It felt like a scene in a movie. Dark clouds appear on the horizon and then rush across the sky to cover the actor in darkness then rain begins to fall to ensure nature has made its point that you are nothing compared to it. Perhaps you should just lie down and never get up.
Except in real life it didn’t happen in under twenty seconds on screen but rather over the course of a few weeks. For me it started with the simple frustration of this blog being offline and me being able to do nothing about it. I was stuck waiting for someone else to do something so I could start to fix it. Then something else was wrong after that and again I was stuck waiting for a reply for a month.

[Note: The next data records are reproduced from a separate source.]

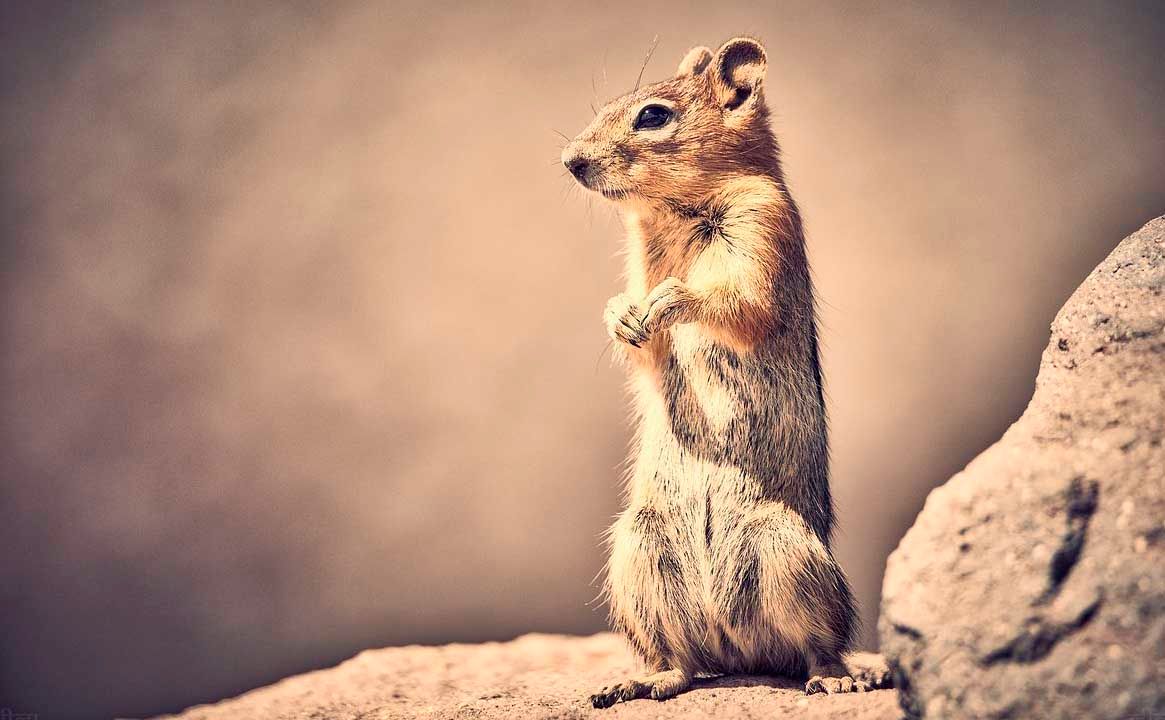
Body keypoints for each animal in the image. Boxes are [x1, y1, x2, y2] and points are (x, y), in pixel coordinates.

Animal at [561, 38, 891, 707]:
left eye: (653, 115)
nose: (569, 161)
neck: (676, 213)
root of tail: (737, 650)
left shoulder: (764, 230)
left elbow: (736, 306)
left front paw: (672, 300)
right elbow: (644, 350)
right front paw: (621, 314)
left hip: (787, 551)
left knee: (816, 647)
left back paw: (838, 676)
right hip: (639, 551)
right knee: (681, 663)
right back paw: (640, 681)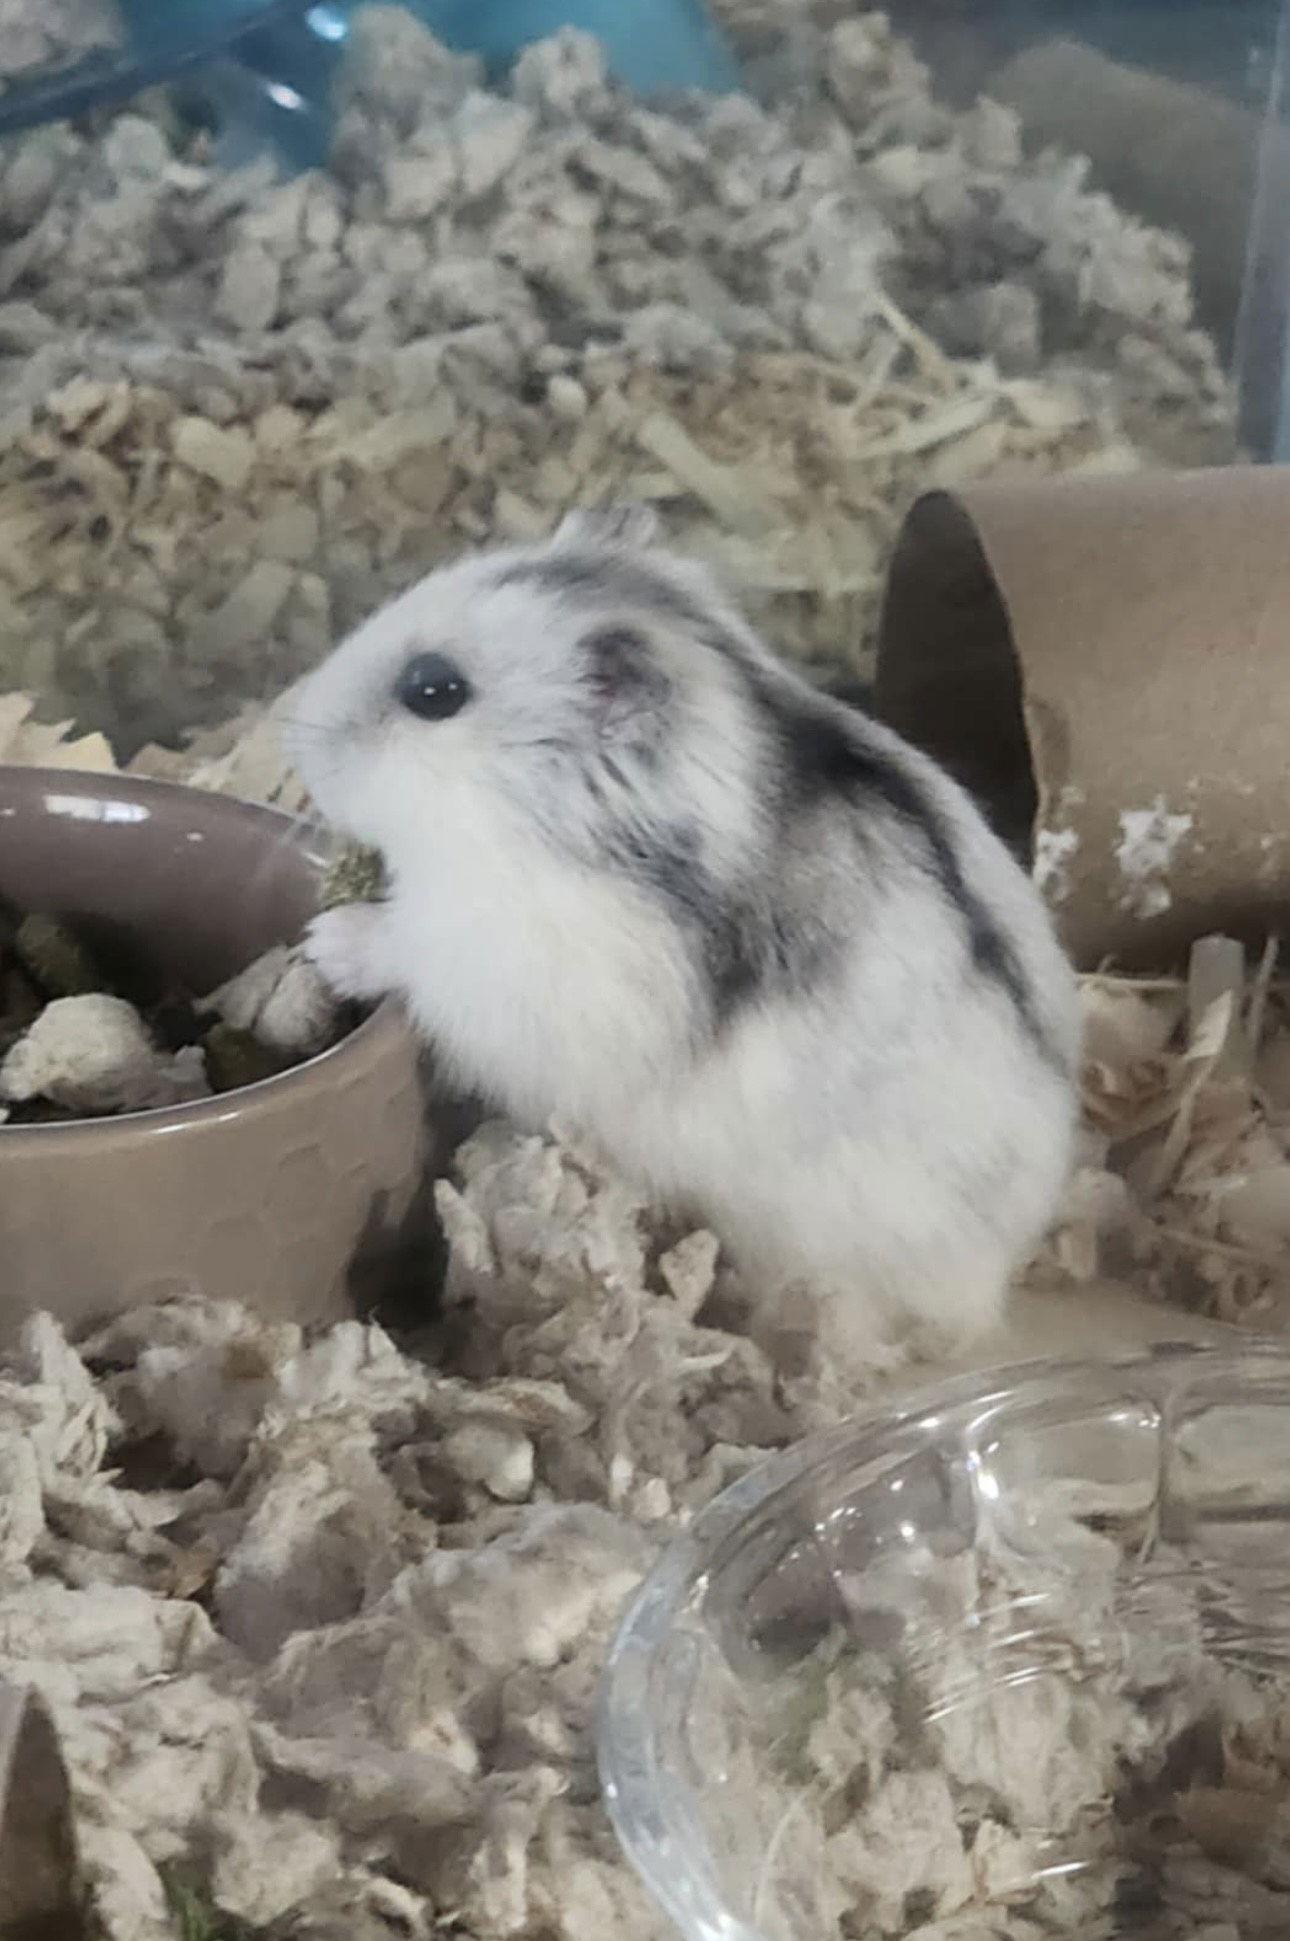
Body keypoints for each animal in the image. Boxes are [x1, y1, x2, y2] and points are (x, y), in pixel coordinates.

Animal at [284, 506, 1079, 1369]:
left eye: (435, 691)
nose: (295, 736)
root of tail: (1002, 1268)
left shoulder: (519, 955)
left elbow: (412, 948)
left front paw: (326, 936)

Then it got worse as my wife was having a problem getting a previous client to pay up on an outstanding invoice. And this wasn’t a minor amount of money either it was close to 10% of her income for a year.
Finally to top it off someone hit our car in the parking lot and ran off without leaving a note. So now we had to get the car fixed and pay our insurance deductible of $700. It felt like everything was going wrong in our lives over the course of a few weeks.

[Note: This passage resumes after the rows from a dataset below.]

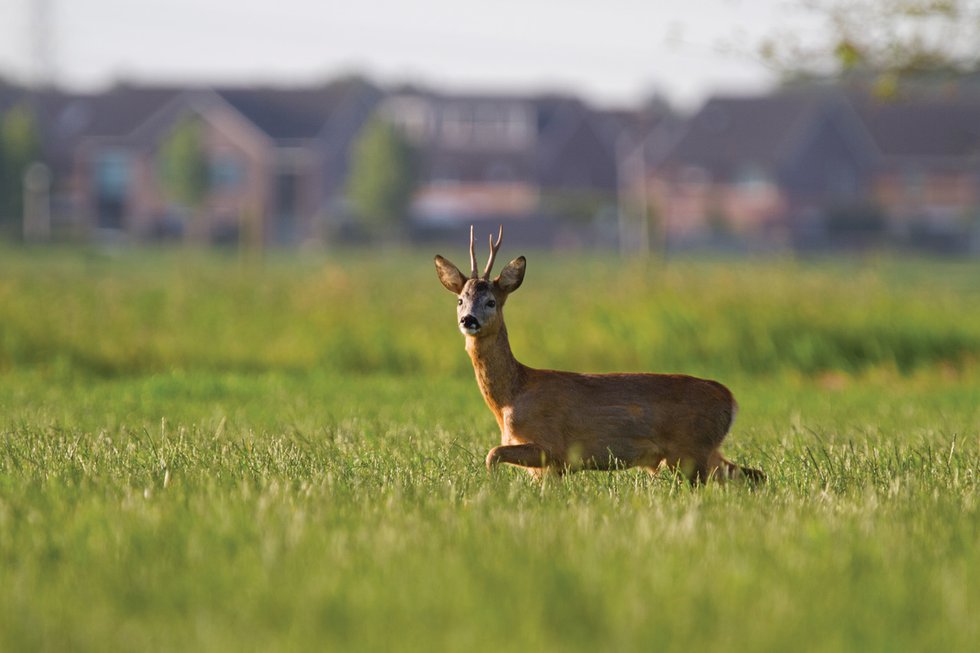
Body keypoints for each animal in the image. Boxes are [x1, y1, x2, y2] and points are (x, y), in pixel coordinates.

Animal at [434, 226, 765, 484]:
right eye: (460, 300)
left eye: (491, 301)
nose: (468, 320)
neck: (511, 397)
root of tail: (729, 399)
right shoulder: (551, 467)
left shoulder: (551, 445)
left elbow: (491, 454)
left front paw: (492, 489)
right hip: (698, 453)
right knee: (753, 475)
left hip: (690, 449)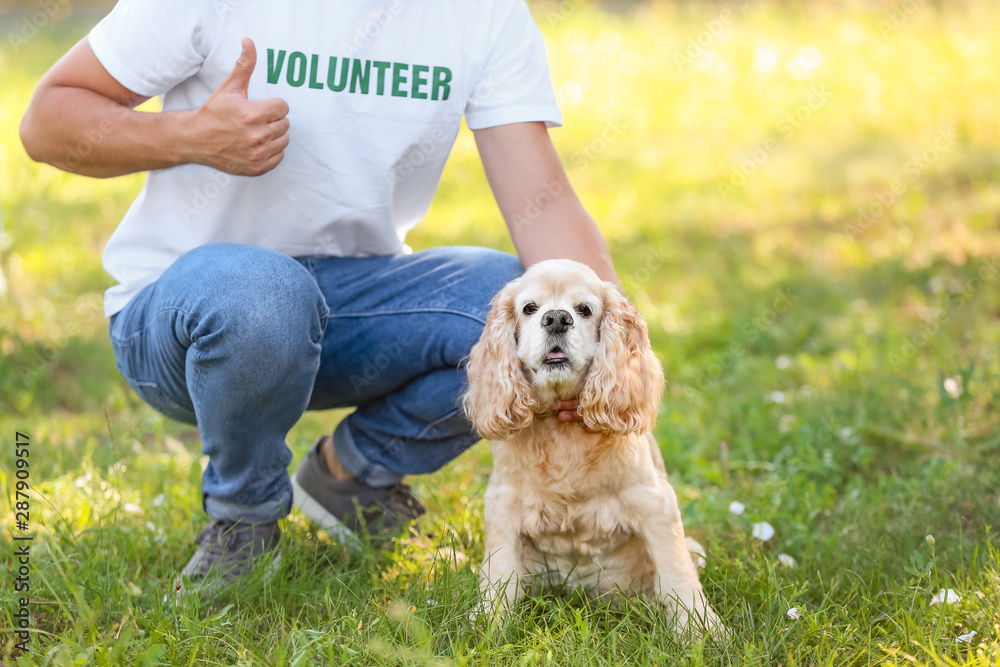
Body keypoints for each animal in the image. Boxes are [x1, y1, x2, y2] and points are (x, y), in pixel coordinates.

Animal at [464, 258, 724, 640]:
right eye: (530, 308)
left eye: (584, 310)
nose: (557, 318)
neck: (563, 433)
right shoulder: (503, 505)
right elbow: (499, 573)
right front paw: (488, 625)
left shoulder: (654, 503)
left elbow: (676, 572)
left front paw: (700, 629)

It became hard to hope for a while. I felt powerless and worthless. And at times I doubted my decision to leave my job last fall. I felt like it was doomed to end in tears and I would eventually fail at this whole early retirement thing. It wasn’t like I was depressed but rather like I lost faith in that fact things would get better. I felt frustrated at the lack of progress what I thought were my big problems in life.
Then slowly things did get better. My wife finally got some progress on her outstanding invoice and eventually an agreement to pay it back in installments.

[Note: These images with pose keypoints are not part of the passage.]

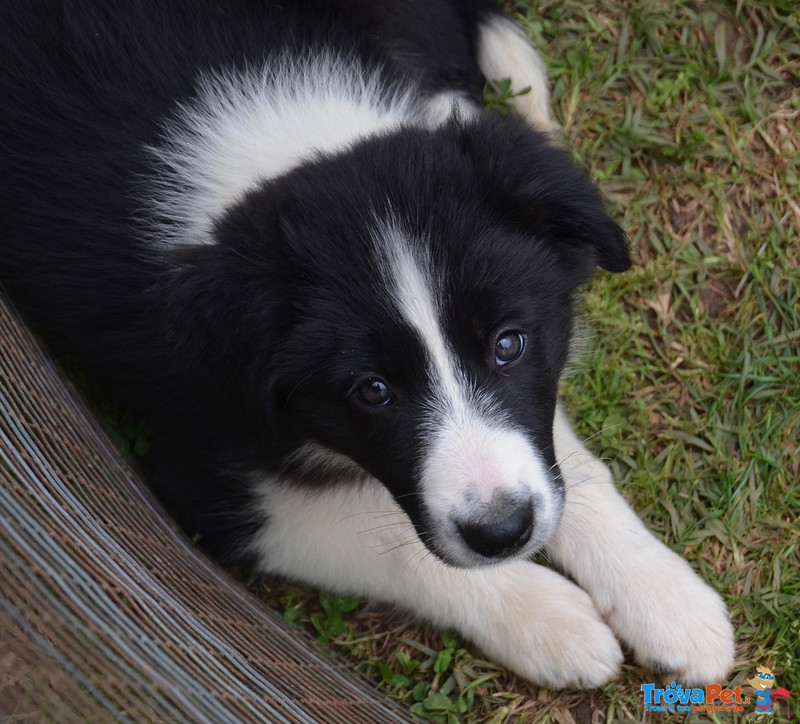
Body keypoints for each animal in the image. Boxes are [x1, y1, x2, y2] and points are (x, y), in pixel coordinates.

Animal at [0, 0, 736, 692]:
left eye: (509, 345)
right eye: (371, 391)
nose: (503, 533)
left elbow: (567, 461)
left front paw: (667, 600)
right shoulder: (202, 470)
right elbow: (390, 541)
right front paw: (553, 622)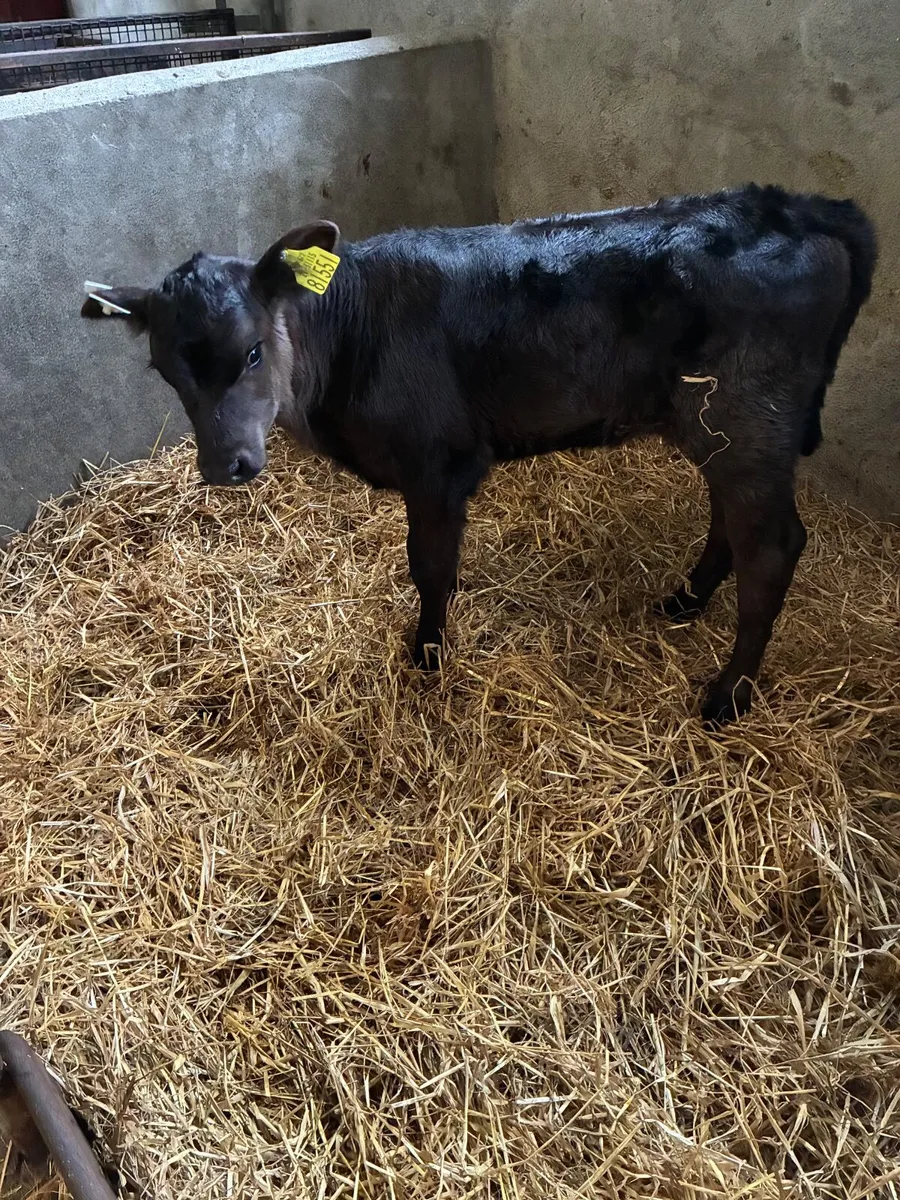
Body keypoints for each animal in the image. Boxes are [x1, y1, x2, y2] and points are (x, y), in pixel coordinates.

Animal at [81, 184, 876, 724]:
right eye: (165, 370)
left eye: (250, 351)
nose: (228, 466)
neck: (348, 335)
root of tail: (800, 205)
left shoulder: (439, 465)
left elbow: (431, 570)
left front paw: (427, 655)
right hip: (716, 423)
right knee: (729, 519)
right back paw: (685, 599)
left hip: (745, 414)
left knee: (773, 547)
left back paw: (727, 695)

Then I had a friend look at my blog and offer a suggestion on what could be wrong. And I got an offer out of the blue from Tom Drake to also have a look at the blog and came to a similar conclusion on what the problem could be. So with that in hand I finally got my tech support to fix the issue and after even more issues being sorted out now I’m finally back online.
The car isn’t fixed yet but at least I feel I can face dealing with it now and the world isn’t so dark anymore. Perhaps most of all I can hope that things will get better.
You see early retirement doesn’t solve all your problems. You still have your bad days and things will go wrong (sometimes all together). Yet life goes on. Today isn’t forever but rather a moment in time. It’s hard to realize that when things are going wrong but in the end I’m back in the sun and feeling better about life.